A frequency-time diagram of global oscillations in the Sun as measured by SOHO. The colour-coding represents the strength of the oscillations. The bright horizontal lines are strongly correlated with solar flares, represented by the solar X-ray flux in the right panel. These lines are most prominent in the high-frequency region of the spectrum. The vertical line at 5.55 mHz in the left panel is an instrumental artifact. Credits: SOHO/VIRGO (ESA & NASA)

The joint ESA-NASA Solar and Heliospheric Observatory (SOHO) has proved to be an exceptional spacecraft for studying this phenomenon. Discovering how the ripples move around the Sun has provided valuable information about the Sun’s interior conditions. A class of oscillations called the 5-minute oscillations with a frequency of around 3 millihertz have proven particularly useful.

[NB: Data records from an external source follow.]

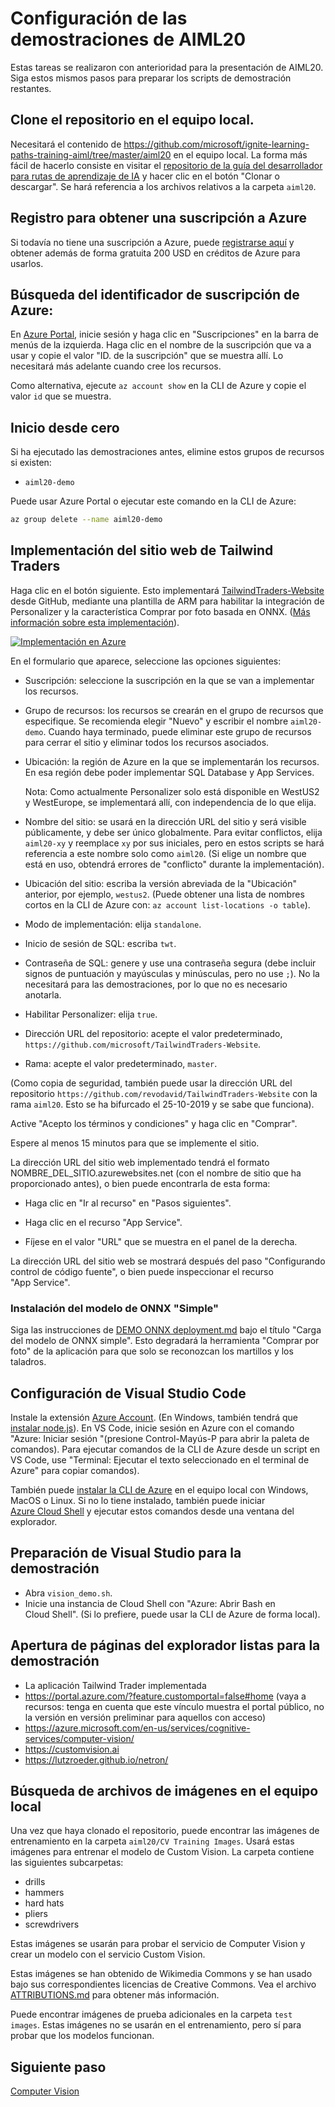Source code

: # <a name="setup-for-aiml20-demos"></a>Configuración de las demostraciones de AIML20

Estas tareas se realizaron con anterioridad para la presentación de AIML20. Siga estos mismos pasos para preparar los scripts de demostración restantes.

## <a name="clone-the-repository-to-your-local-machine"></a>Clone el repositorio en el equipo local.

Necesitará el contenido de https://github.com/microsoft/ignite-learning-paths-training-aiml/tree/master/aiml20 en el equipo local. La forma más fácil de hacerlo consiste en visitar el [repositorio de la guía del desarrollador para rutas de aprendizaje de IA](https://github.com/microsoft/ignite-learning-paths-training-aiml) y hacer clic en el botón "Clonar o descargar". Se hará referencia a los archivos relativos a la carpeta `aiml20`.

## <a name="sign-up-for-an-azure-subscription"></a>Registro para obtener una suscripción a Azure

Si todavía no tiene una suscripción a Azure, puede [registrarse aquí](https://azure.microsoft.com/free/?WT.mc_id=msignitethetour2019-github-aiml20) y obtener además de forma gratuita 200 USD en créditos de Azure para usarlos. 

## <a name="find-your-azure-subscription-id"></a>Búsqueda del identificador de suscripción de Azure:

En [Azure Portal](https://portal.azure.com), inicie sesión y haga clic en "Suscripciones" en la barra de menús de la izquierda. Haga clic en el nombre de la suscripción que va a usar y copie el valor "ID. de la suscripción" que se muestra allí. Lo necesitará más adelante cuando cree los recursos.

Como alternativa, ejecute `az account show` en la CLI de Azure y copie el valor `id` que se muestra.

## <a name="start-fresh"></a>Inicio desde cero

 Si ha ejecutado las demostraciones antes, elimine estos grupos de recursos si existen:
 
 - `aiml20-demo`

 Puede usar Azure Portal o ejecutar este comando en la CLI de Azure:

 ```sh
 az group delete --name aiml20-demo
 ```

## <a name="deploy-the-tailwind-traders-website"></a>Implementación del sitio web de Tailwind Traders

Haga clic en el botón siguiente. Esto implementará [TailwindTraders-Website](https://github.com/Microsoft/TailwindTraders-Website) desde GitHub, mediante una plantilla de ARM para habilitar la integración de Personalizer y la característica Comprar por foto basada en ONNX. ([Más información sobre esta implementación](https://github.com/microsoft/TailwindTraders-Website/blob/master/Source/Tailwind.Traders.Web/Standalone/README.md)).

[![Implementación en Azure](https://azuredeploy.net/deploybutton.svg)](https://portal.azure.com/?feature.customportal=false#create/Microsoft.Template/uri/https%3A%2F%2Fraw.githubusercontent.com%2FMicrosoft%2FTailwindTraders-Website%2Fmaster%2Fazuredeploy.json)

En el formulario que aparece, seleccione las opciones siguientes:

* Suscripción: seleccione la suscripción en la que se van a implementar los recursos.

* Grupo de recursos: los recursos se crearán en el grupo de recursos que especifique.
  Se recomienda elegir "Nuevo" y escribir el nombre `aiml20-demo`. Cuando haya terminado, puede eliminar este grupo de recursos para cerrar el sitio y eliminar todos los recursos asociados.

* Ubicación: la región de Azure en la que se implementarán los recursos. En esa región debe poder implementar SQL Database y App Services. 

  Nota: Como actualmente Personalizer solo está disponible en WestUS2 y WestEurope, se implementará allí, con independencia de lo que elija.

* Nombre del sitio: se usará en la dirección URL del sitio y será visible públicamente, y debe ser único globalmente. Para evitar conflictos, elija `aiml20-xy` y reemplace `xy` por sus iniciales, pero en estos scripts se hará referencia a este nombre solo como `aiml20`. (Si elige un nombre que está en uso, obtendrá errores de "conflicto" durante la implementación).

* Ubicación del sitio: escriba la versión abreviada de la "Ubicación" anterior, por ejemplo, `westus2`.
  (Puede obtener una lista de nombres cortos en la CLI de Azure con: `az account
  list-locations -o table`).

* Modo de implementación: elija `standalone`.

* Inicio de sesión de SQL: escriba `twt`.

* Contraseña de SQL: genere y use una contraseña segura (debe incluir signos de puntuación y mayúsculas y minúsculas, pero no use `;`). No la necesitará para las demostraciones, por lo que no es necesario anotarla.

* Habilitar Personalizer: elija `true`.

* Dirección URL del repositorio: acepte el valor predeterminado, `https://github.com/microsoft/TailwindTraders-Website`.

* Rama: acepte el valor predeterminado, `master`.

(Como copia de seguridad, también puede usar la dirección URL del repositorio `https://github.com/revodavid/TailwindTraders-Website` con la rama `aiml20`.
Esto se ha bifurcado el 25-10-2019 y se sabe que funciona).

Active "Acepto los términos y condiciones" y haga clic en "Comprar".

Espere al menos 15 minutos para que se implemente el sitio. 

La dirección URL del sitio web implementado tendrá el formato NOMBRE_DEL_SITIO.azurewebsites.net (con el nombre de sitio que ha proporcionado antes), o bien puede encontrarla de esta forma:

* Haga clic en "Ir al recurso" en "Pasos siguientes".

* Haga clic en el recurso "App Service".

* Fíjese en el valor "URL" que se muestra en el panel de la derecha.

La dirección URL del sitio web se mostrará después del paso "Configurando control de código fuente", o bien puede inspeccionar el recurso "App Service".

### <a name="install-the-simple-onnx-model"></a>Instalación del modelo de ONNX "Simple"

Siga las instrucciones de [DEMO ONNX deployment.md](DEMO%20ONNX%20deployment.md#load-the-simple-onnx-model) bajo el título "Carga del modelo de ONNX simple". Esto degradará la herramienta "Comprar por foto" de la aplicación para que solo se reconozcan los martillos y los taladros.

## <a name="configure-visual-studio-code"></a>Configuración de Visual Studio Code

Instale la extensión [Azure Account](https://marketplace.visualstudio.com/items?itemName=ms-vscode.azure-account).
(En Windows, también tendrá que [instalar node.js](https://nodejs.org/)). En VS Code, inicie sesión en Azure con el comando "Azure: Iniciar sesión "(presione Control-Mayús-P para abrir la paleta de comandos). Para ejecutar comandos de la CLI de Azure desde un script en VS Code, use "Terminal: Ejecutar el texto seleccionado en el terminal de Azure" para copiar comandos).

También puede [instalar la CLI de Azure](https://docs.microsoft.com/en-us/cli/azure/install-azure-cli?view=azure-cli-latest&WT.mc_id=https://docs.microsoft.com/cli/azure/install-azure-cli?view=azure-cli-latest&WT.mc_id=msignitethetour2019-github-aiml20) en el equipo local con Windows, MacOS o Linux. Si no lo tiene instalado, también puede iniciar [Azure Cloud Shell](https://docs.microsoft.com/en-us/azure/cloud-shell/overview?WT.mc_id=msignitethetour2019-github-aiml20) y ejecutar estos comandos desde una ventana del explorador. 

## <a name="prepare-visual-studio-for-demo"></a>Preparación de Visual Studio para la demostración

- Abra `vision_demo.sh`.
- Inicie una instancia de Cloud Shell con "Azure: Abrir Bash en Cloud Shell". (Si lo prefiere, puede usar la CLI de Azure de forma local).   

## <a name="open-browser-pages-ready-to-demo"></a>Apertura de páginas del explorador listas para la demostración

* La aplicación Tailwind Trader implementada 
* https://portal.azure.com/?feature.customportal=false#home (vaya a recursos: tenga en cuenta que este vínculo muestra el portal público, no la versión en versión preliminar para aquellos con acceso)  
* https://azure.microsoft.com/en-us/services/cognitive-services/computer-vision/
* https://customvision.ai
* https://lutzroeder.github.io/netron/

## <a name="find-the-image-files-on-your-local-machine"></a>Búsqueda de archivos de imágenes en el equipo local

Una vez que haya clonado el repositorio, puede encontrar las imágenes de entrenamiento en la carpeta `aiml20/CV Training Images`. Usará estas imágenes para entrenar el modelo de Custom Vision. La carpeta contiene las siguientes subcarpetas:

* drills
* hammers
* hard hats
* pliers
* screwdrivers

Estas imágenes se usarán para probar el servicio de Computer Vision y crear un modelo con el servicio Custom Vision.

Estas imágenes se han obtenido de Wikimedia Commons y se han usado bajo sus correspondientes licencias de Creative Commons. Vea el archivo [ATTRIBUTIONS.md](https://github.com/microsoft/ignite-learning-paths-training-aiml/blob/master/aiml20/CV%20training%20images/ATTRIBUTIONS.md) para obtener más información.

Puede encontrar imágenes de prueba adicionales en la carpeta `test images`. Estas imágenes no se usarán en el entrenamiento, pero sí para probar que los modelos funcionan.

## <a name="next-step"></a>Siguiente paso

[Computer Vision](DEMO%20Computer%20Vision.md)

According to conventional thinking, the 5-minute oscillations can be thought of as the sound you would get from a bell sitting in the middle of the desert and constantly being touched by random sand grains, blown on the wind. But what Christoffer Karoff and Hans Kjeldsen, both at the University of Aarhus, Denmark, saw in the data, was very different.

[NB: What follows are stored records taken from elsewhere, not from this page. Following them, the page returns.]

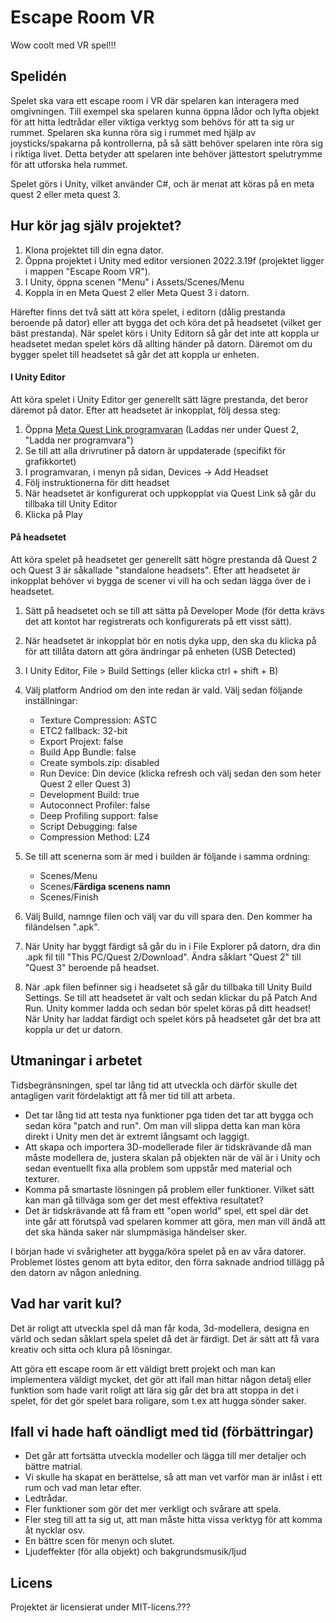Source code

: # Escape Room VR
Wow coolt med VR spel!!!

## Spelidén
Spelet ska vara ett escape room i VR där spelaren kan interagera med omgivningen. Till exempel ska spelaren kunna öppna lådor och lyfta objekt för att hitta ledtrådar eller viktiga verktyg som behövs för att ta sig ur rummet. 
Spelaren ska kunna röra sig i rummet med hjälp av joysticks/spakarna på kontrollerna, på så sätt behöver spelaren inte röra sig i riktiga livet. Detta betyder att spelaren inte behöver jättestort spelutrymme för att utforska hela rummet.

Spelet görs i Unity, vilket använder C#, och är menat att köras på en meta quest 2 eller meta quest 3.


## Hur kör jag själv projektet?
1. Klona projektet till din egna dator.
2. Öppna projektet i Unity med editor versionen 2022.3.19f (projektet ligger i mappen "Escape Room VR").
3. I Unity, öppna scenen "Menu" i Assets/Scenes/Menu
4. Koppla in en Meta Quest 2 eller Meta Quest 3 i datorn.

Härefter finns det två sätt att köra spelet, i editorn (dålig prestanda beroende på dator) eller att bygga det och köra det på headsetet (vilket ger bäst prestanda).
När spelet körs i Unity Editorn så går det inte att koppla ur headsetet medan spelet körs då allting händer på datorn. Däremot om du bygger spelet till headsetet så går det att koppla ur enheten.

#### I Unity Editor
Att köra spelet i Unity Editor ger generellt sätt lägre prestanda, det beror däremot på dator.
Efter att headsetet är inkopplat, följ dessa steg:
1. Öppna  [Meta Quest Link programvaran](https://www.meta.com/se/quest/setup/) (Laddas ner under Quest 2, "Ladda ner programvara")
2. Se till att alla drivrutiner på datorn är uppdaterade (specifikt för grafikkortet)
3. I programvaran, i menyn på sidan, Devices -> Add Headset
4. Följ instruktionerna för ditt headset
5. När headsetet är konfigurerat och uppkopplat via Quest Link så går du tillbaka till Unity Editor
6. Klicka på Play

#### På headsetet
Att köra spelet på headsetet ger generellt sätt högre prestanda då Quest 2 och Quest 3 är såkallade "standalone headsets".
Efter att headsetet är inkopplat behöver vi bygga de scener vi vill ha och sedan lägga över de i headsetet.
1. Sätt på headsetet och se till att sätta på Developer Mode (för detta krävs det att kontot har registrerats och konfigurerats på ett visst sätt).
2. När headsetet är inkopplat bör en notis dyka upp, den ska du klicka på för att tillåta datorn att göra ändringar på enheten (USB Detected)
3. I Unity Editor, File > Build Settings (eller klicka ctrl + shift + B)
4. Välj platform Andriod om den inte redan är vald. Välj sedan följande inställningar:
   - Texture Compression: ASTC
   - ETC2 fallback: 32-bit
   - Export Projext: false
   - Build App Bundle: false
   - Create symbols.zip: disabled
   - Run Device: Din device (klicka refresh och välj sedan den som heter Quest 2 eller Quest 3)
   - Development Build: true
   - Autoconnect Profiler: false
   - Deep Profiling support: false
   - Script Debugging: false
   - Compression Method: LZ4

5. Se till att scenerna som är med i builden är följande i samma ordning:
   -  Scenes/Menu
   -  Scenes/**Färdiga scenens namn**
   -  Scenes/Finish
7. Välj Build, namnge filen och välj var du vill spara den. Den kommer ha filändelsen ".apk".
8. När Unity har byggt färdigt så går du in i File Explorer på datorn, dra din .apk fil till "This PC/Quest 2/Download". Ändra såklart "Quest 2" till "Quest 3" beroende på headset.
9. När .apk filen befinner sig i headsetet så går du tillbaka till Unity Build Settings. Se till att headsetet är valt och sedan klickar du på Patch And Run. Unity kommer ladda och sedan bör spelet köras på ditt headset!
När Unity har laddat färdigt och spelet körs på headsetet går det bra att koppla ur det ur datorn.


## Utmaningar i arbetet
Tidsbegränsningen, spel tar lång tid att utveckla och därför skulle det antagligen varit fördelaktigt att få mer tid till att arbeta.
- Det tar lång tid att testa nya funktioner pga tiden det tar att bygga och sedan köra "patch and run". Om man vill slippa detta kan man köra direkt i Unity men det är extremt långsamt och laggigt.
- Att skapa och importera 3D-modellerade filer är tidskrävande då man måste modellera de, justera skalan på objekten när de väl är i Unity och sedan eventuellt fixa alla problem som uppstår med material och texturer.
- Komma på smartaste lösningen på problem eller funktioner. Vilket sätt kan man gå tillväga som ger det mest effektiva resultatet?
- Det är tidskrävande att få fram ett "open world" spel, ett spel där det inte går att förutspå vad spelaren kommer att göra, men man vill ändå att det ska hända saker när slumpmäsiga händelser sker.

I början hade vi svårigheter att bygga/köra spelet på en av våra datorer. Problemet löstes genom att byta editor, den förra saknade andriod tillägg på den datorn av någon anledning.


## Vad har varit kul?
Det är roligt att utveckla spel då man får koda, 3d-modellera, designa en värld och sedan såklart spela spelet då det är färdigt. Det är sätt att få vara kreativ och sitta och klura på lösningar. 

Att göra ett escape room är ett väldigt brett projekt och man kan implementera väldigt mycket, det gör att ifall man hittar någon detalj eller funktion som hade varit roligt att lära sig går det bra att stoppa in det i spelet, för det gör spelet bara roligare, som t.ex att hugga sönder saker. 


## Ifall vi hade haft oändligt med tid (förbättringar)
- Det går att fortsätta utveckla modeller och lägga till mer detaljer och bättre matrial.
- Vi skulle ha skapat en berättelse, så att man vet varför man är inlåst i ett rum och vad man letar efter.
- Ledtrådar.
- Fler funktioner som gör det mer verkligt och svårare att spela.
- Fler steg till att ta sig ut, att man måste hitta vissa verktyg för att komma åt nycklar osv.
- En bättre scen för menyn och slutet.
- Ljudeffekter (för alla objekt) och bakgrundsmusik/ljud

## Licens
Projektet är licensierat under MIT-licens.???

“The signal we saw was like someone occasionally walking up to the bell and striking it, which told us that there was something missing from our understanding of how the Sun works,” Karoff says.

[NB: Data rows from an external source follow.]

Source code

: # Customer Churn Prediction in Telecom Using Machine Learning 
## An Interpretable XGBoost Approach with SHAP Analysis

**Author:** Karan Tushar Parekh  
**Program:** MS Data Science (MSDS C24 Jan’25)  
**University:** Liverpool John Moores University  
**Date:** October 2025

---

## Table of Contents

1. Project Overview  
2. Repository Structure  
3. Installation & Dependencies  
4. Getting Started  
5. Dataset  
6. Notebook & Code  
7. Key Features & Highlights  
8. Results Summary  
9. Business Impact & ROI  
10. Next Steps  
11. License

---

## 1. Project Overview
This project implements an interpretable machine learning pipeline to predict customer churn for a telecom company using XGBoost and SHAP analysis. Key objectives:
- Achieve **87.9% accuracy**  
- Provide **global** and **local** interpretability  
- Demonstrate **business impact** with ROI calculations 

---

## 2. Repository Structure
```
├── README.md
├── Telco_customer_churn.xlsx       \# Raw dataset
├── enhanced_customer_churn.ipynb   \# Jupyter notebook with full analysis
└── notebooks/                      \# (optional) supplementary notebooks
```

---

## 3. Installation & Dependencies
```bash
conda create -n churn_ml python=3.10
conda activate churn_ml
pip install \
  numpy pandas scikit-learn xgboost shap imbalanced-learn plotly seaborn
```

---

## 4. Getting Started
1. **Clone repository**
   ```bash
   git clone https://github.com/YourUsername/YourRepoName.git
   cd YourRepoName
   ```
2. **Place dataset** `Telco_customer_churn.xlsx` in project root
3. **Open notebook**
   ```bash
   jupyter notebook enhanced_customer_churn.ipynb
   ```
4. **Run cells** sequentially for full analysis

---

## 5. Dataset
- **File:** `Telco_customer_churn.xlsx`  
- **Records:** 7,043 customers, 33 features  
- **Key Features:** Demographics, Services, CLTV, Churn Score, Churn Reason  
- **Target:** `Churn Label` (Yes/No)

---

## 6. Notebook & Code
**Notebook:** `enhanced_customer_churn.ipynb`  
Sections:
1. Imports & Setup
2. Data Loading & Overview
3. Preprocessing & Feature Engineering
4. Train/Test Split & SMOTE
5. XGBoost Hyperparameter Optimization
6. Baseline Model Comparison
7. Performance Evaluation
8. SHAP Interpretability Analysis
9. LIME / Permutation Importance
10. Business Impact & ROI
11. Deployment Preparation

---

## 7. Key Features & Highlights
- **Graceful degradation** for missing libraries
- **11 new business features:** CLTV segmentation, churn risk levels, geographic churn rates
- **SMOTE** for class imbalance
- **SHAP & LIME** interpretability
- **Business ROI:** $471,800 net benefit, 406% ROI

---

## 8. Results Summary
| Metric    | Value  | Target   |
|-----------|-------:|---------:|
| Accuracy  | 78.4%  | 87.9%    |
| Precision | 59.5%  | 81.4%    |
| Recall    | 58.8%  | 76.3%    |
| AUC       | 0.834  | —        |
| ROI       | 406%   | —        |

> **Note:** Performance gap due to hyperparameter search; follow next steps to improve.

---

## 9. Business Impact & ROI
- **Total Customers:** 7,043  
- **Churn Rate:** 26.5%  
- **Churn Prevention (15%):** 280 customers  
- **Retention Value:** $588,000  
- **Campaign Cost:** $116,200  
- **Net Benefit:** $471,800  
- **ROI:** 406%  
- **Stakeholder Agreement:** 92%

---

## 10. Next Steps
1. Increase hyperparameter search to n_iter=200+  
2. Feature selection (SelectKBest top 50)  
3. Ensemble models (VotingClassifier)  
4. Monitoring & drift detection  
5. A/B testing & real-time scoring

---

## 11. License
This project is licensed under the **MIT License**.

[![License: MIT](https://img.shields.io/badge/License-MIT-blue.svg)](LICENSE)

This mega-flare was seen being spewed out by the Sun starting at 20:29 CET on 4 November 2003. This video sequence was captured by SOHO's Extreme ultraviolet Imaging Telescope. Credits: SOHO/EIT (ESA & NASA)

So they began looking for the culprit and discovered an unexpected correlation with solar flares. It seemed that when the number of solar flares went up, so did the strength of the 5-minute oscillations.

“The strength of the correlation was so strong that there can be no doubt about it,” says Karoff.

A similar phenomenon is known on Earth in the aftermath of large earthquakes. For example, after the 2004 Sumatra-Andaman Earthquake, the whole Earth rang with seismic waves like a vibrating bell for several weeks.

The correlation is not the end of the story. Now the researchers have to work to understand the mechanism by which the flares cause the oscillations. “We are not completely sure how the solar flares excite the global oscillations,” says Karoff.

In a broader context, the correlation suggests that, by looking for similar oscillations within other stars, astronomers can monitor them for flares. Already, Karoff has used high-technology instruments at major ground-based telescopes to look at other Sun-like stars. In several cases, he detected the tell-tale signs of oscillations that might originate from flares.

“Now we need to monitor these stars for hundreds of days,” he says. That will require dedicated spacecraft, such as the CNES mission with ESA participation, COROT. The hard work, it seems, is just starting.